### What is being asked:
In the copy, include no pictures, but reproduce every record exactly.

### Data in this exercise:
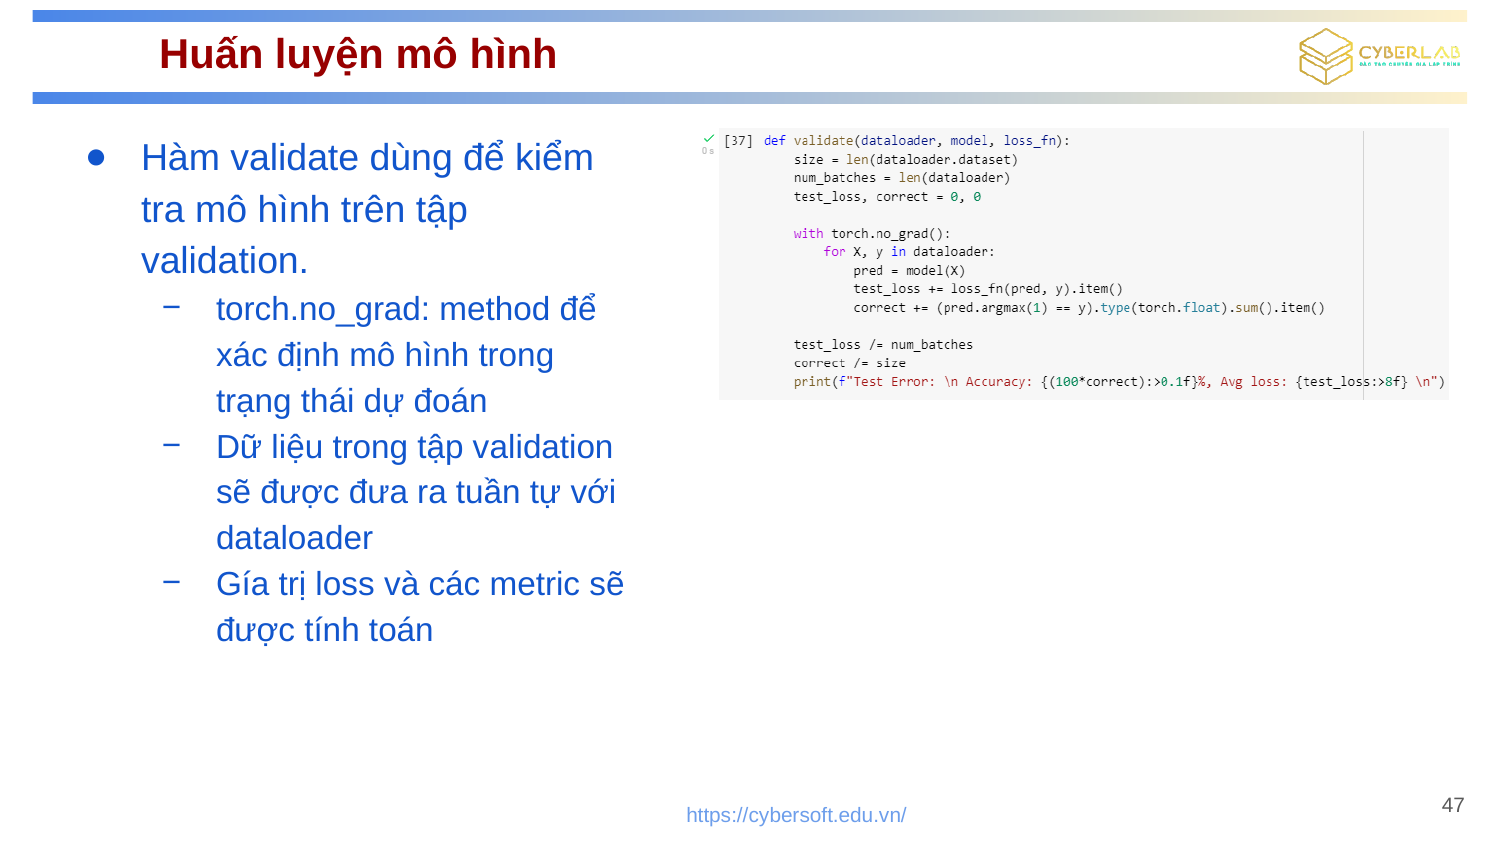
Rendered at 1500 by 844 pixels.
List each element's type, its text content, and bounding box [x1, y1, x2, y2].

list Hàm validate dùng để kiểm tra mô hình trên tập validation. torch.no_grad: method để xác định mô hình trong trạng thái dự đoán Dữ liệu trong tập validation sẽ được đưa ra tuần tự với dataloader Gía trị loss và các metric sẽ được tính toán [51, 111, 649, 762]
picture [1449, 28, 1468, 85]
title Huấn luyện mô hình [144, 12, 1449, 93]
picture [699, 127, 1450, 400]
slide_number 47 [1389, 782, 1480, 830]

### Answer box:
Rendered at 1500 by 844 pixels.
List each element's type, its text content, and bounding box [x1, y1, x2, y2].

list Hàm validate dùng để kiểm tra mô hình trên tập validation. torch.no_grad: method để xác định mô hình trong trạng thái dự đoán Dữ liệu trong tập validation sẽ được đưa ra tuần tự với dataloader Gía trị loss và các metric sẽ được tính toán [51, 111, 649, 762]
picture [1449, 28, 1468, 85]
title Huấn luyện mô hình [144, 12, 1449, 93]
picture [699, 127, 1450, 400]
slide_number 47 [1389, 782, 1480, 830]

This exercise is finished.